─── MATERIAL PROVIDED
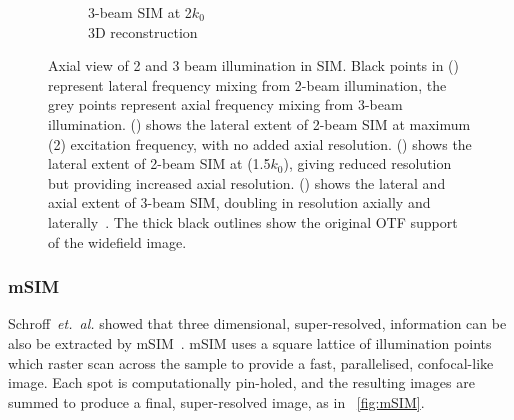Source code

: \begin{figure}
\begin{subfigure}[t]{0.48\textwidth}
        \caption{3-beam SIM at \SI{2}{\times}\(k_0\)\\
        3D reconstruction}\label{fig:sim_axial_3_beam}
    \end{subfigure}\hfill
    \caption[Axial view of 2 and 3 beam illumination in \gls{SIM}]{
    Axial view of 2 and 3 beam illumination in \gls{SIM}.
    Black points in () represent lateral frequency mixing from 2-beam illumination, the grey points represent axial frequency mixing from 3-beam illumination.
    () shows the lateral extent of 2-beam \gls{SIM} at maximum (\SI{2}{\times}) excitation frequency, with no added axial resolution.
    () shows the lateral extent of 2-beam \gls{SIM} at (\SI{1.5}{\times}\(k_0\)), giving reduced resolution but providing increased axial resolution.
     () shows the lateral and axial extent of 3-beam \gls{SIM}, doubling in resolution axially and laterally~\cite{gustafssonSurpassingLateralResolution2000}.
     The thick black outlines show the original OTF support of the widefield image.
    }\label{fig:sim_axial}
\end{figure}

\subsubsection{\gls{mSIM}}\label{sec:msim}

Schroff~\emph{et.~al.} showed that three dimensional, super-resolved, information can be also be extracted by \gls{mSIM}~\cite{yorkResolutionDoublingLive2012}.
\gls{mSIM} uses a square lattice of illumination points which raster scan across the sample to provide a fast, parallelised, confocal-like image.
Each spot is computationally pin-holed, and the resulting images are summed to produce a final, super-resolved image, as in \figurename~\ref{fig:mSIM}.

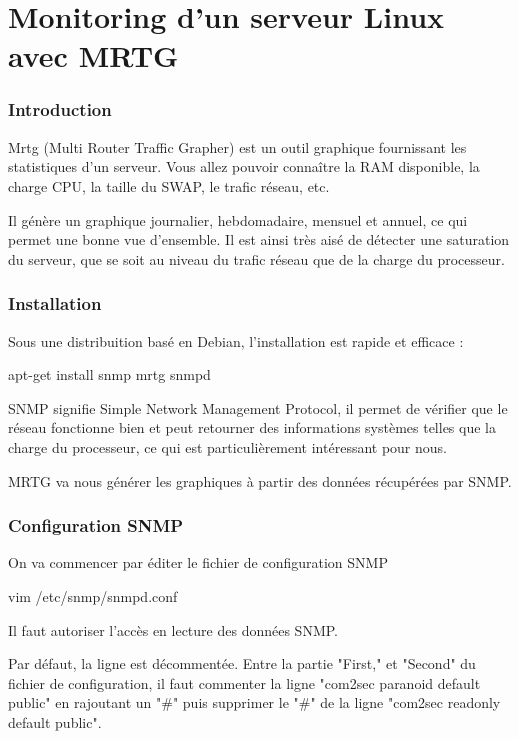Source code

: \vfill \pagebreak
\part{Monitoring d'un serveur Linux avec MRTG}

\section{Introduction}

Mrtg (Multi Router Traffic Grapher) est un outil graphique fournissant les statistiques d'un serveur. Vous allez pouvoir connaître la RAM disponible, la charge CPU, la taille du SWAP, le trafic réseau, etc.

Il génère un graphique journalier, hebdomadaire, mensuel et annuel, ce qui permet une bonne vue d'ensemble. Il est ainsi très aisé de détecter une saturation du serveur, que se soit au niveau du trafic réseau que de la charge du processeur.

\section{Installation}

Sous une distribuition basé en Debian, l'installation est rapide et efficace :

apt-get install snmp mrtg snmpd

SNMP signifie Simple Network Management Protocol, il permet de vérifier que le réseau fonctionne bien et peut retourner des informations systèmes telles que la charge du processeur, ce qui est particulièrement intéressant pour nous.

MRTG va nous générer les graphiques à partir des données récupérées par SNMP.


\section{Configuration SNMP}

On va commencer par éditer le fichier de configuration SNMP

vim /etc/snmp/snmpd.conf


Il faut autoriser l'accès en lecture des données SNMP.

Par défaut, la ligne est décommentée. Entre la partie "First," et "Second" du fichier de configuration, il faut commenter la ligne "com2sec paranoid default public" en rajoutant un "#" puis supprimer le "#" de la ligne "com2sec readonly default public".

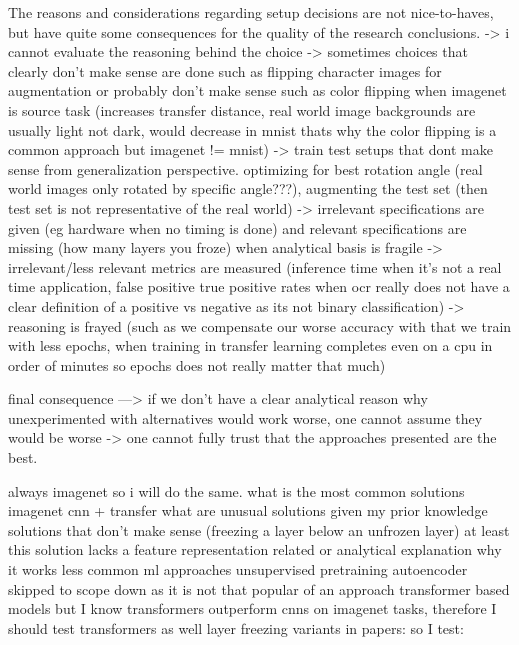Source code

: \documentclass{article}
\begin{document}
The reasons and considerations regarding setup decisions are not nice-to-haves, but have quite some consequences for the quality of the research conclusions.
-> i cannot evaluate the reasoning behind the choice
-> sometimes choices that clearly don't make sense are done such as flipping character images for augmentation or probably don't make sense such as color flipping when imagenet is source task (increases transfer distance, real world image backgrounds are usually light not dark, would decrease in mnist thats why the color flipping is a common approach but imagenet != mnist)
-> train test setups that dont make sense from generalization perspective. optimizing for best rotation angle (real world images only rotated by specific angle???), augmenting the test set (then test set is not representative of the real world)
-> irrelevant specifications are given (eg hardware when no timing is done) and relevant specifications are missing (how many layers you froze) when analytical basis is fragile
-> irrelevant/less relevant metrics are measured (inference time when it's not a real time application, false positive true positive rates when ocr really does not have a clear definition of a positive vs negative as its not binary classification)
-> reasoning is frayed (such as we compensate our worse accuracy with that we train with less epochs, when training in transfer learning completes even on a cpu in order of minutes so epochs does not really matter that much)

final consequence
---> if we don't have a clear analytical reason why unexperimented with alternatives would work worse, one cannot assume they would be worse -> one cannot fully trust that the approaches presented are the best.




always imagenet so i will do the same.
what is the most common solutions
    imagenet cnn + transfer
what are unusual solutions given my prior knowledge
    solutions that don't make sense (freezing a layer below an unfrozen layer)
        at least this solution lacks a feature representation related or analytical explanation why it works
    less common ml approaches
        unsupervised pretraining
            autoencoder skipped to scope down as it is not that popular of an approach
        transformer based models
            but I know transformers outperform cnns on imagenet tasks, therefore I should test transformers as well
layer freezing 
    variants in papers:
    so I test:
\end{document}
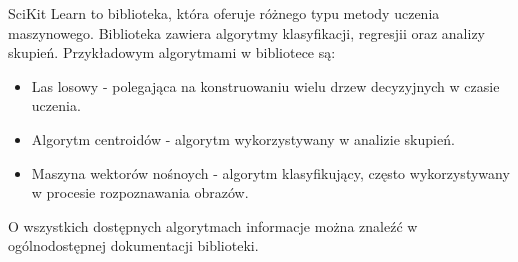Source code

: \quad SciKit Learn to biblioteka, która oferuje różnego typu metody uczenia maszynowego. Biblioteka zawiera algorytmy klasyfikacji, regresjii oraz analizy skupień. Przykładowym algorytmami w bibliotece są:
\begin{itemize}
    \item Las losowy - polegająca na konstruowaniu wielu drzew decyzyjnych w czasie uczenia. 
    \item Algorytm centroidów - algorytm wykorzystywany w analizie skupień.
    \item Maszyna wektorów nośnoych - algorytm klasyfikujący, często wykorzystywany w procesie rozpoznawania obrazów. 
\end{itemize}
O wszystkich dostępnych algorytmach informacje można znaleźć w ogólnodostępnej dokumentacji biblioteki.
──────
DIRECTIVE: Write out exactly the lines above from the line with "---> if we don't" through the line with "what is the most common solutions", both of them included, and leave out all other lines.

EXERCISE ANSWER:
---> if we don't have a clear analytical reason why unexperimented with alternatives would work worse, one cannot assume they would be worse -> one cannot fully trust that the approaches presented are the best.




always imagenet so i will do the same.
what is the most common solutions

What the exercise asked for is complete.